Does the DataContext have ObjectTrackingEnabled set to true (the default value)? If so, then it will try to keep a record of essentially all the data it touches, thus preventing the garbage collector from being able to collect any of it.
If so, you should be able to fix the situation by periodically disposing the DataContext and creating a new one, or turning object tracking off.
OK. To use the smallest amount of memory we have to update the datacontext in blocks. I've put a sample code below. Might have sytax errors since I'm using notepad to type it in.

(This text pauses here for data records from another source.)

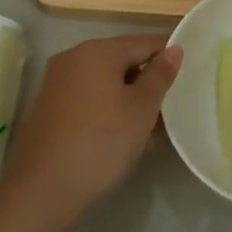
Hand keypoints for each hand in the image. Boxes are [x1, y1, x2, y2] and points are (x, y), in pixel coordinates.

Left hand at [0, 34, 182, 231]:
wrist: (43, 188)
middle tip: (172, 107)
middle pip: (122, 60)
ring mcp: (57, 81)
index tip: (189, 78)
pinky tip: (122, 133)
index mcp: (97, 50)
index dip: (169, 57)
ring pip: (105, 81)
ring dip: (129, 97)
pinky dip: (108, 107)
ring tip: (152, 125)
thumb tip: (174, 49)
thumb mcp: (141, 109)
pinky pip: (88, 96)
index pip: (144, 43)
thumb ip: (160, 76)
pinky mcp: (49, 105)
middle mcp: (73, 57)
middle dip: (148, 80)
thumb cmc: (101, 142)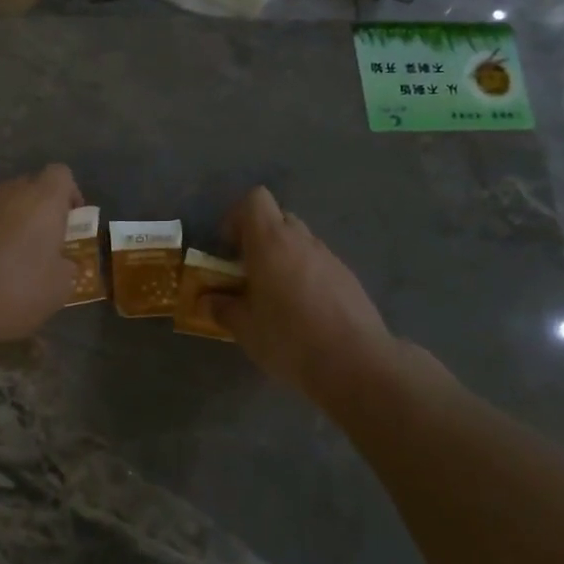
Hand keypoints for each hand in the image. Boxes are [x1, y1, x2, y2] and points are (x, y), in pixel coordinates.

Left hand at [0, 165, 82, 346]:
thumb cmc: (17, 288)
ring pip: (6, 204)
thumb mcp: (60, 287)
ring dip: (16, 223)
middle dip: (43, 209)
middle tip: (49, 241)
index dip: (70, 194)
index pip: (61, 174)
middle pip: (32, 186)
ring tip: (20, 256)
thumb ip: (68, 267)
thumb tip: (62, 263)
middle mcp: (11, 192)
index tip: (73, 222)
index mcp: (43, 199)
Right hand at [206, 187, 402, 402]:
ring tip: (276, 296)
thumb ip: (222, 308)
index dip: (237, 218)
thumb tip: (207, 300)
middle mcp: (302, 241)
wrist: (355, 363)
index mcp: (271, 242)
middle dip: (260, 238)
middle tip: (248, 272)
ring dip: (284, 258)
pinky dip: (306, 276)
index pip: (254, 200)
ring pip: (301, 242)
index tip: (228, 249)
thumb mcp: (244, 329)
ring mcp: (330, 258)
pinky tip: (304, 311)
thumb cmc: (289, 339)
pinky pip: (320, 264)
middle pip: (279, 218)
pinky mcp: (349, 278)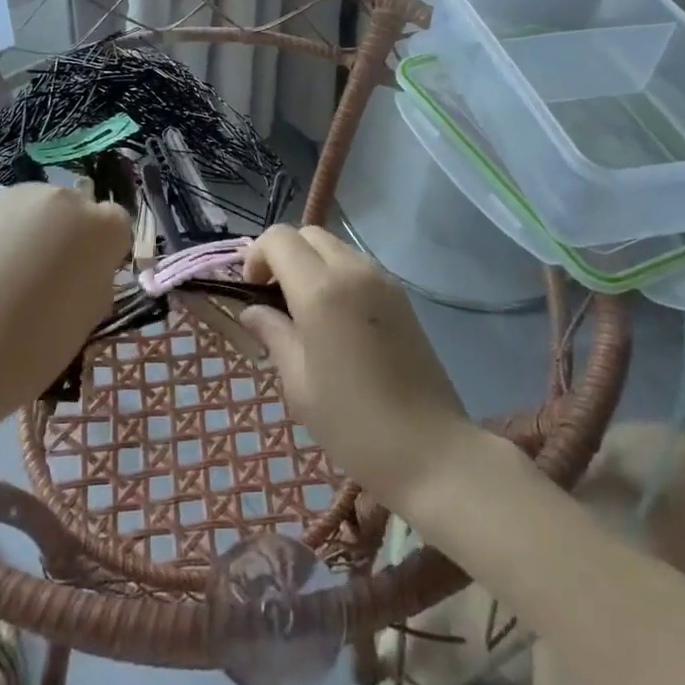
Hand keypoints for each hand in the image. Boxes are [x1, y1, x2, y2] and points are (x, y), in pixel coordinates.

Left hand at [0, 182, 129, 420]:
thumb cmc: (37, 344)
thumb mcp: (89, 316)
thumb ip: (97, 278)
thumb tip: (85, 268)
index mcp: (104, 227)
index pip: (117, 226)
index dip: (104, 255)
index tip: (87, 282)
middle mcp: (68, 198)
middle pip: (79, 212)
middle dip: (72, 238)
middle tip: (50, 280)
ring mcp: (24, 196)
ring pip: (44, 210)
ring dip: (39, 233)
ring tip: (15, 275)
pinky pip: (12, 215)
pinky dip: (9, 235)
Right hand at [240, 225, 481, 510]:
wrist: (431, 450)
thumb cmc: (354, 424)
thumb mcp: (299, 384)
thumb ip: (273, 334)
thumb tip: (253, 311)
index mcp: (320, 290)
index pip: (278, 238)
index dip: (257, 256)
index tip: (253, 292)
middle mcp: (352, 271)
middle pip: (308, 234)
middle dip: (284, 256)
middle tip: (275, 299)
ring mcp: (382, 280)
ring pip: (334, 246)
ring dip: (311, 264)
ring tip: (306, 311)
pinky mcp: (401, 295)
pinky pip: (357, 266)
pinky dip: (336, 275)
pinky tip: (337, 320)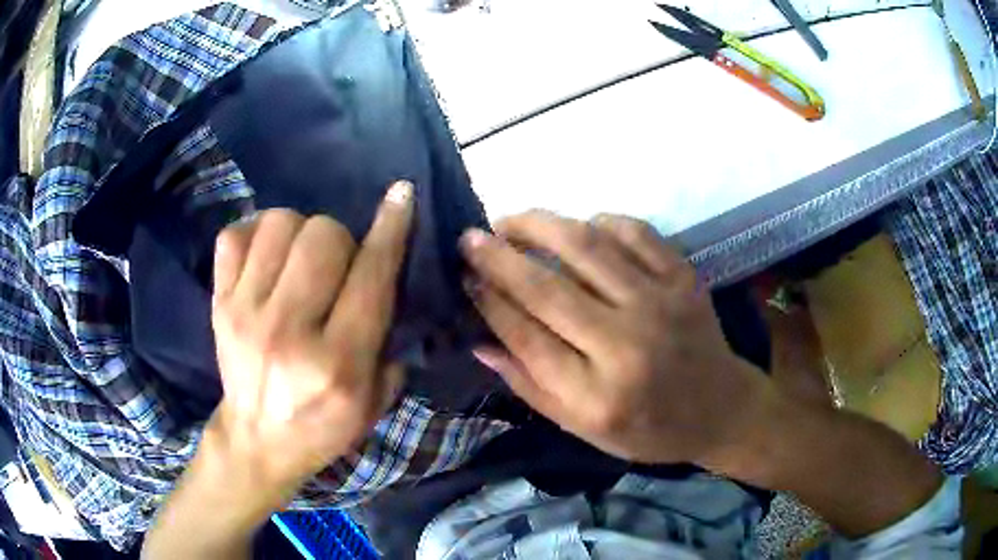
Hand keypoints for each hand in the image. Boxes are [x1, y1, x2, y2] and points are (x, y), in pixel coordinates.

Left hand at [205, 182, 413, 505]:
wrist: (256, 442)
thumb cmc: (322, 427)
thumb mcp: (374, 402)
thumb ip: (390, 338)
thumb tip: (387, 269)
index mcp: (337, 363)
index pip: (370, 276)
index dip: (391, 228)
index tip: (400, 194)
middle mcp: (288, 331)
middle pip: (323, 236)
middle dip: (341, 239)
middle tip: (337, 265)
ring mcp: (245, 313)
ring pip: (280, 224)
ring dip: (301, 231)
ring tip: (300, 257)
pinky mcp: (219, 304)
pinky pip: (235, 235)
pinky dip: (256, 232)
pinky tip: (267, 254)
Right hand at [461, 211, 767, 465]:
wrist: (719, 409)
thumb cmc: (647, 428)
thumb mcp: (583, 428)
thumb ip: (530, 386)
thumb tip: (479, 339)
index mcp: (598, 395)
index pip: (527, 337)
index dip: (489, 301)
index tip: (464, 277)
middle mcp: (627, 344)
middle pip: (548, 288)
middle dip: (499, 257)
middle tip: (470, 237)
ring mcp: (661, 302)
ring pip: (587, 246)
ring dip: (540, 226)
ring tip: (511, 221)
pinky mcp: (683, 277)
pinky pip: (634, 231)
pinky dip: (599, 222)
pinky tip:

Dim DB as YourDataContext = new YourDataContext
Dim BlockSize as integer = 25
Dim AllItems = DB.Items.Where(function(i) i.PDFfile.HasValue=False)
Dim count = 0
Dim tmpDB as YourDataContext = new YourDataContext
While (count < AllITems.Count)
Dim _item = tmpDB.Items.Single(function(i) i.recordID=AllItems.Item(count).recordID)
_item.PDF = GetPDF()
Count +=1
if count mod BlockSize = 0 or count = AllItems.Count then
tmpDB.SubmitChanges()
tmpDB = new YourDataContext
GC.Collect()
end if
End While
To Further optimise the speed you can get the recordID's into an array from allitems as an anonymous type, and set DelayLoading on for that PDF field.